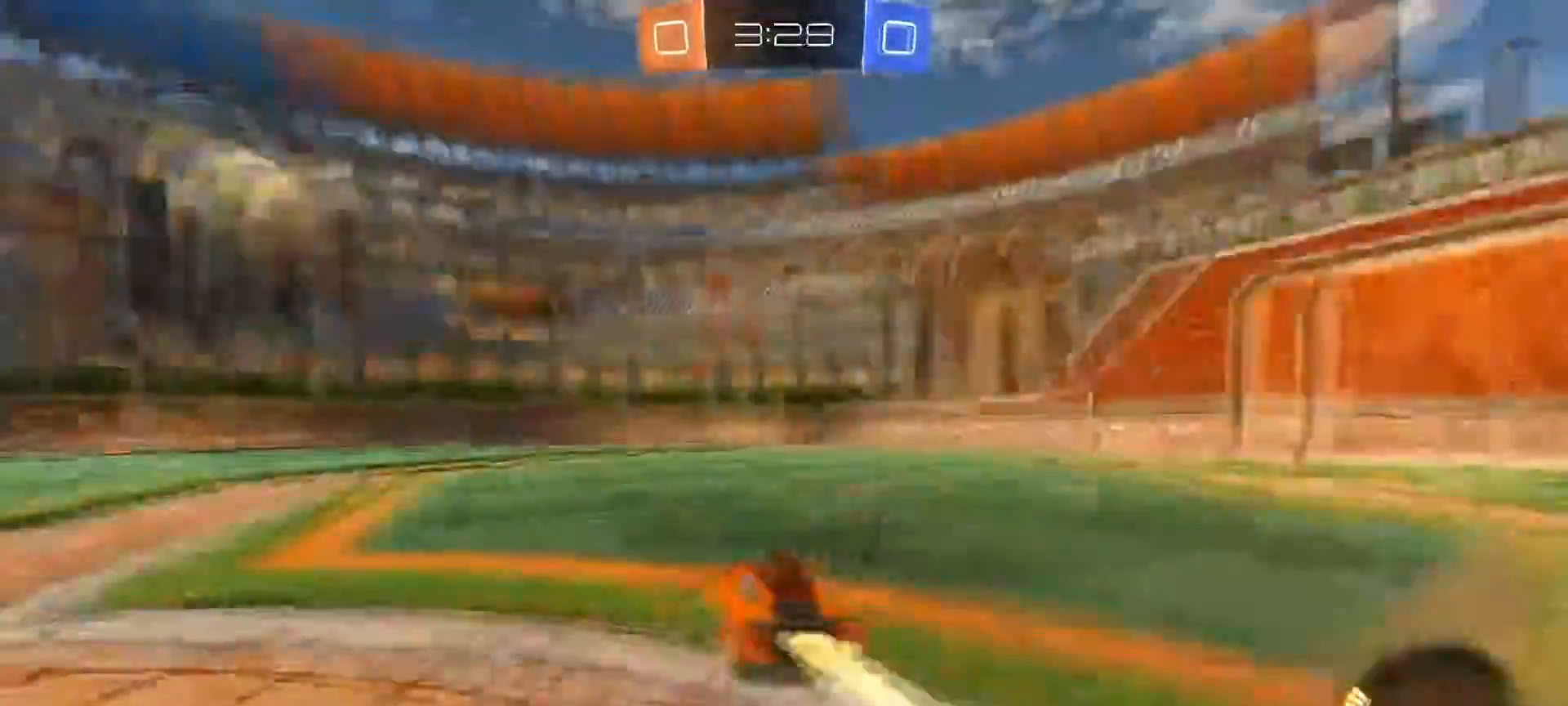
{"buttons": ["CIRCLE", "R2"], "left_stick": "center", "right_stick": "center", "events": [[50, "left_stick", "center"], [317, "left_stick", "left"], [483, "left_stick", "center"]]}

□ □ □ □

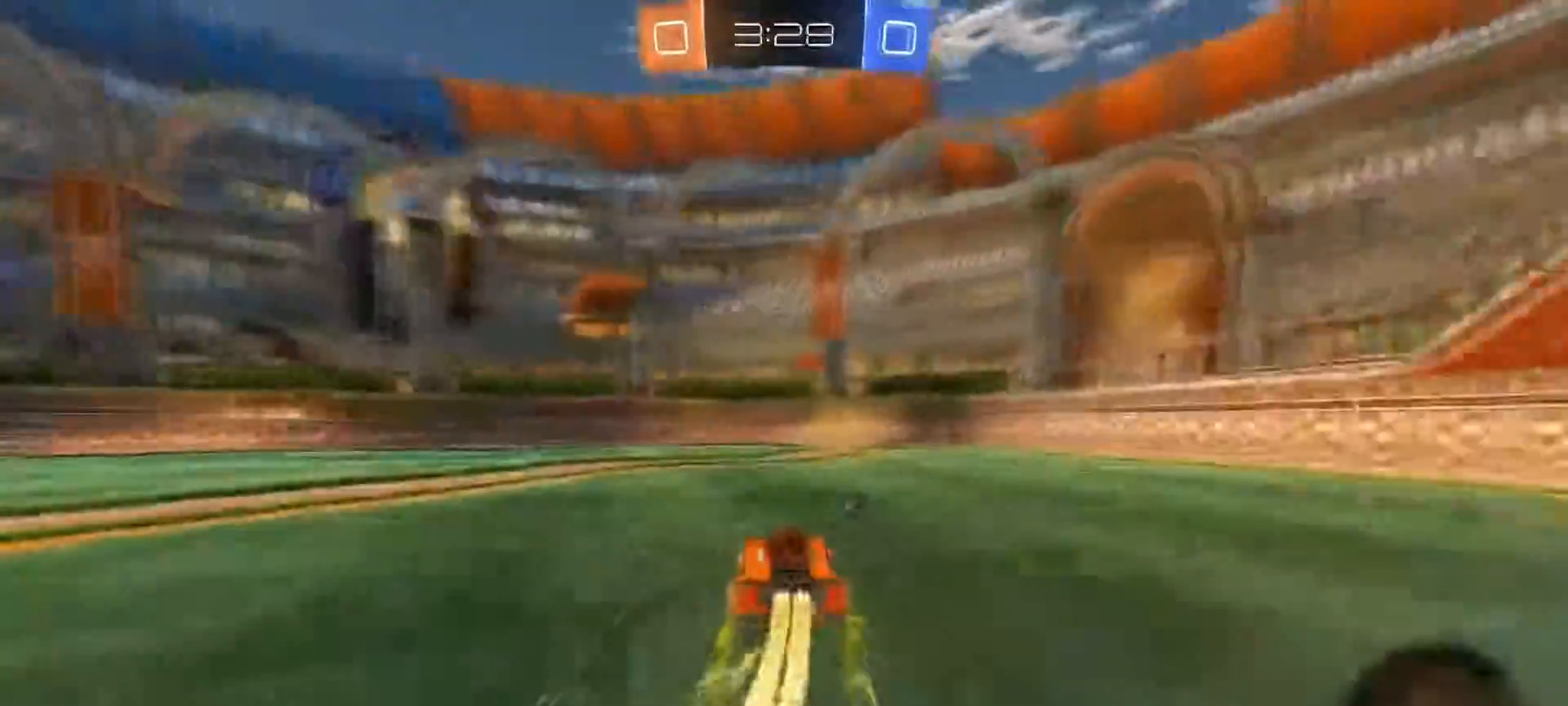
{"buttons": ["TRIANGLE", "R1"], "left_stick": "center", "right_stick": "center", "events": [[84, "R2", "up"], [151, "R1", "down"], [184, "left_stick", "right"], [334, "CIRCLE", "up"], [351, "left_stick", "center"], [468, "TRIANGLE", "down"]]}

□ □ □ □

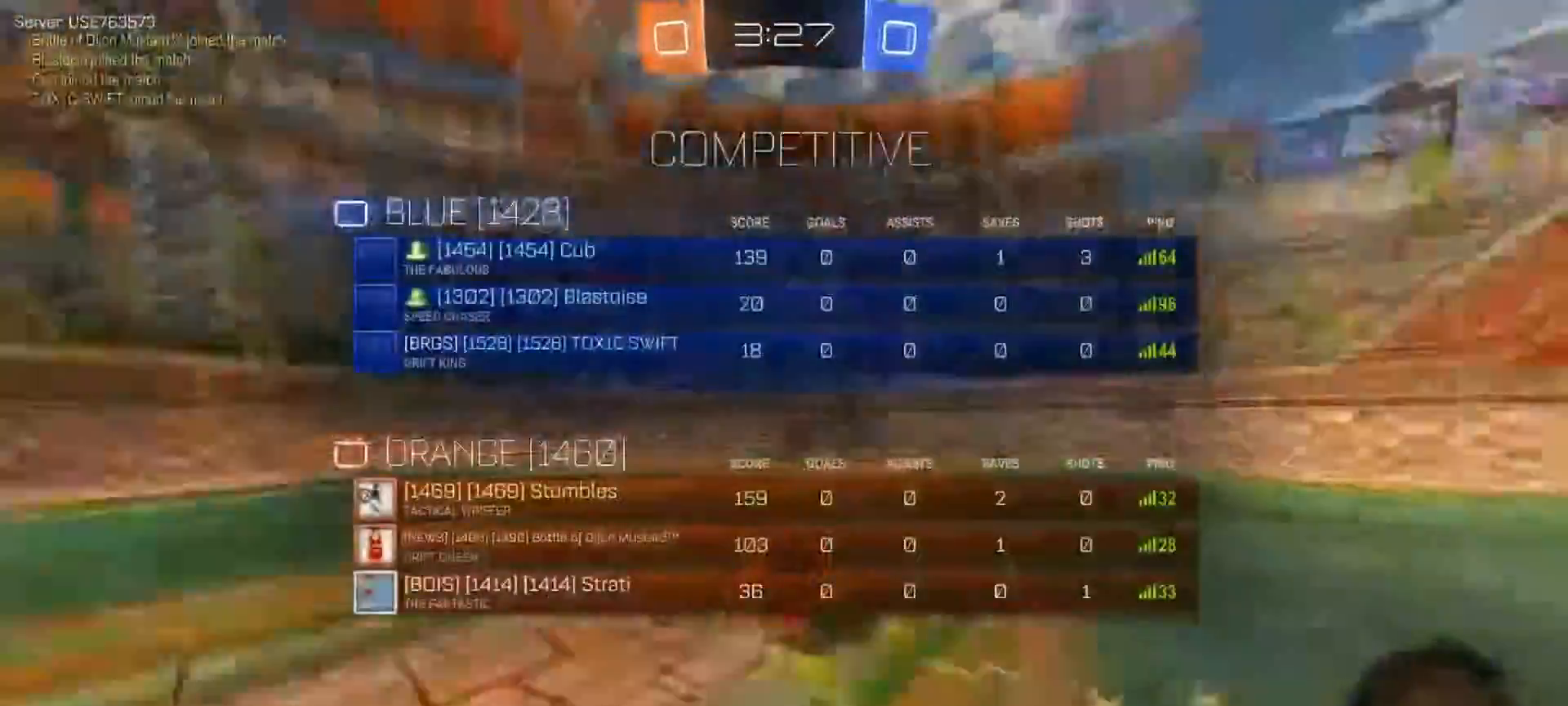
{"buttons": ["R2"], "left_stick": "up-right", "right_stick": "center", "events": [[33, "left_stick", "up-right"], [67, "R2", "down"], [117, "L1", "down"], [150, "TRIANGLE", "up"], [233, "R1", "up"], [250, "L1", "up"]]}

□ □ □ □

:: What you are asked to do ::
The lines in the entries above that carry the word "CIRCLE" must be copied.

:: Solution to this task ::
{"buttons": ["CIRCLE", "R2"], "left_stick": "center", "right_stick": "center", "events": [[50, "left_stick", "center"], [317, "left_stick", "left"], [483, "left_stick", "center"]]}
{"buttons": ["TRIANGLE", "R1"], "left_stick": "center", "right_stick": "center", "events": [[84, "R2", "up"], [151, "R1", "down"], [184, "left_stick", "right"], [334, "CIRCLE", "up"], [351, "left_stick", "center"], [468, "TRIANGLE", "down"]]}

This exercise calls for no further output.